# Toro S200



## stlcardinalfan (Nov 18, 2011)

I am currently tearing down a Toro S200 with a Tecumseh AH520 1585 two stroke. It is not an electric start. The Model/Serial tag is gone. Is there anything I should pay attention to/look out for?


----------



## HDNewf (Nov 23, 2010)

Hey stlcardinalfan.

Other than the normal wear and tear that applies to any machine, I would check the condition of the engine seals and clean all gum and residue out of the carb.

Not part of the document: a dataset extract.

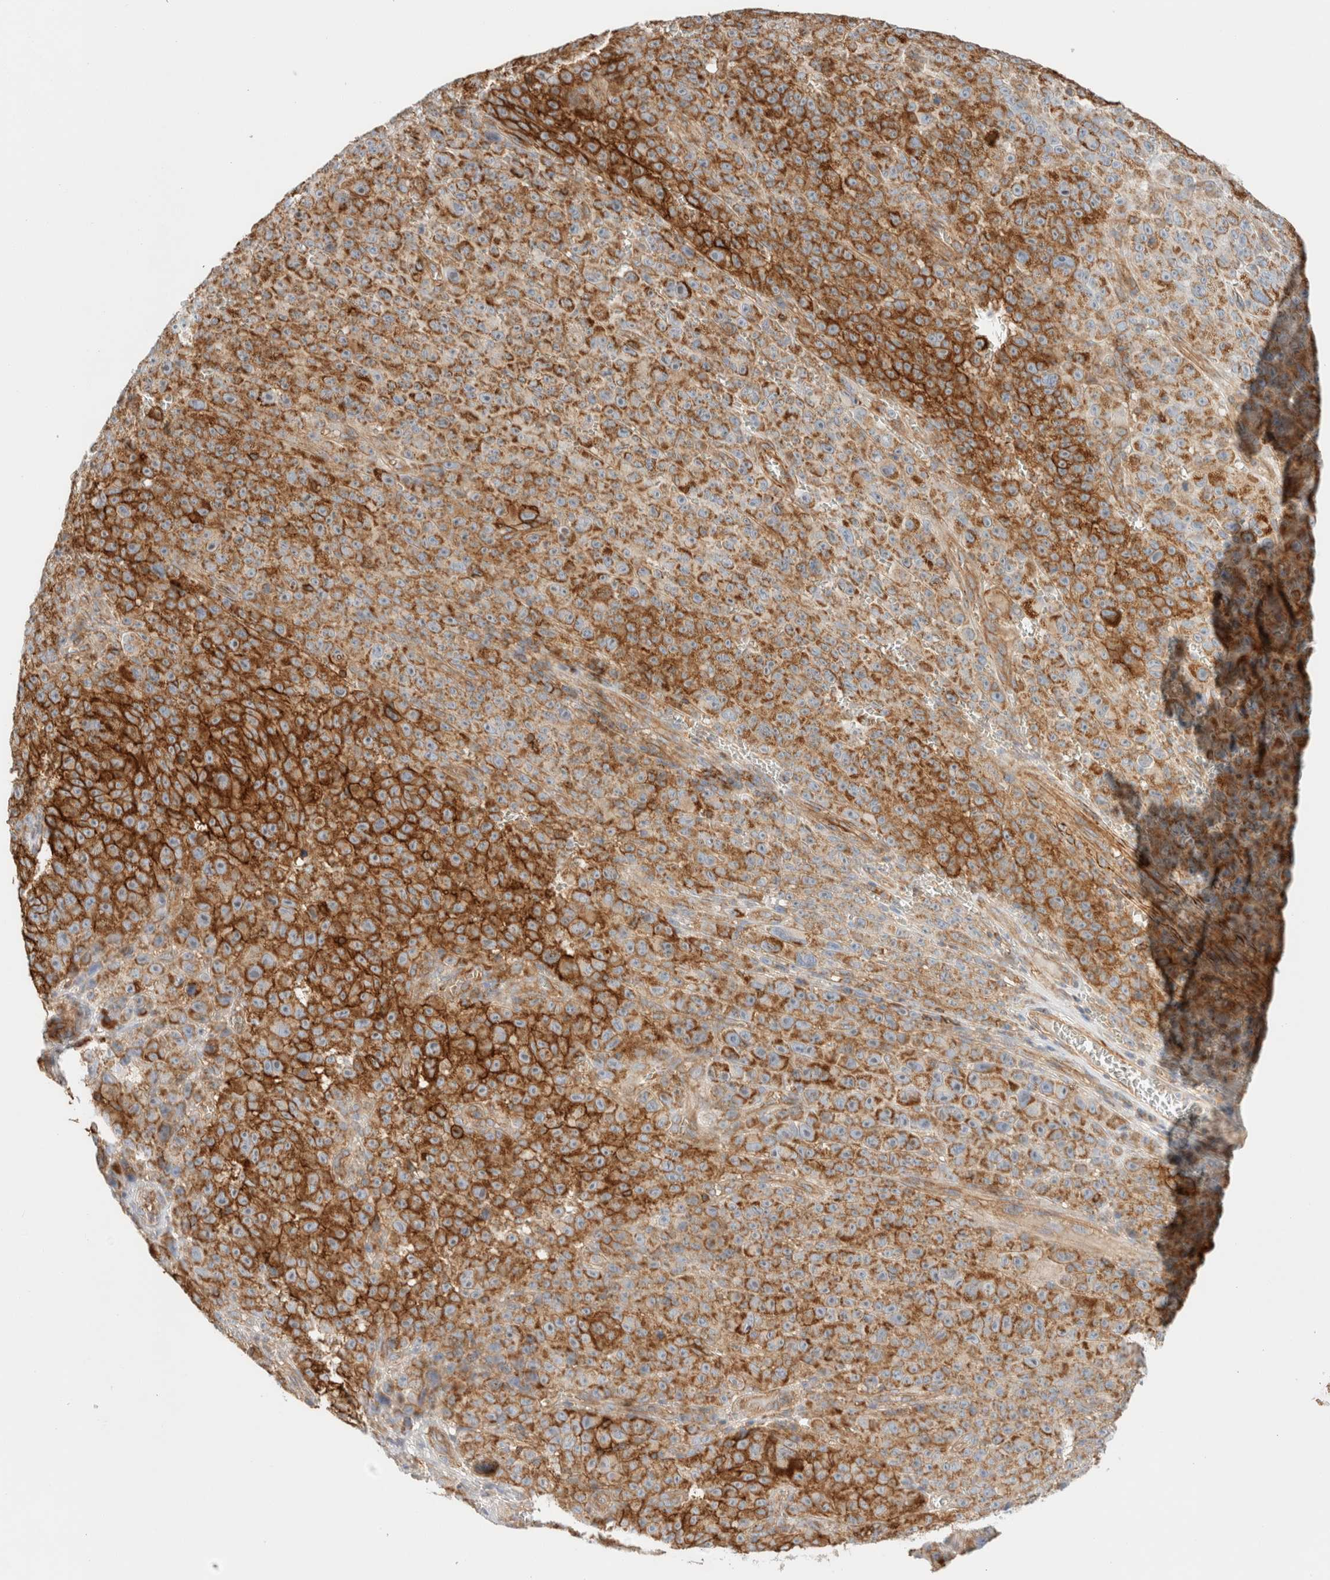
{"staining": {"intensity": "strong", "quantity": ">75%", "location": "cytoplasmic/membranous"}, "tissue": "melanoma", "cell_type": "Tumor cells", "image_type": "cancer", "snomed": [{"axis": "morphology", "description": "Malignant melanoma, NOS"}, {"axis": "topography", "description": "Skin"}], "caption": "Approximately >75% of tumor cells in human malignant melanoma show strong cytoplasmic/membranous protein staining as visualized by brown immunohistochemical staining.", "gene": "MRM3", "patient": {"sex": "female", "age": 82}}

Here is a link to the Tecumseh Quick Reference guide for your engine:

http://www.smallenginesuppliers.com/html/engine-specs/tecumseh/Tecumseh_quick_reference.pdf 

It contains torque specs, troubleshooting information and carb diagrams.

I hope this helps,
HDNewf


----------



## bwdbrn1 (Nov 24, 2010)

Those old S200s never really seem to die! The carb is usually the most troublesome, but rebuild kits for them are inexpensive. Fresh gas, and a new plug can't hurt either. 

Other than that, maybe a new belt, scrapper bar and paddles and it should be good to go.

Looks like a great manual there HDNewf. Thanks


----------



## Flannelman (Sep 24, 2011)

Watch out for the governor spring that hooks on a eye on the handle. They love to fly off into neverland. The belt tensioner spring likes to eat into the bracket. Otherwise they are very straight forward to work on. Part are all still available and ebay works well for larger parts. If you have any questions I've fixed up more than a couple of these so I may have an answer for you.


----------



## stlcardinalfan (Nov 18, 2011)

OK I pretty much figured all of that. I guess I am good to start on the rebuild then.


----------



## stlcardinalfan (Nov 18, 2011)

Good eye on the governor spring Flannelman! It was missing on my snowblower. I got one on ebay and put it on.


----------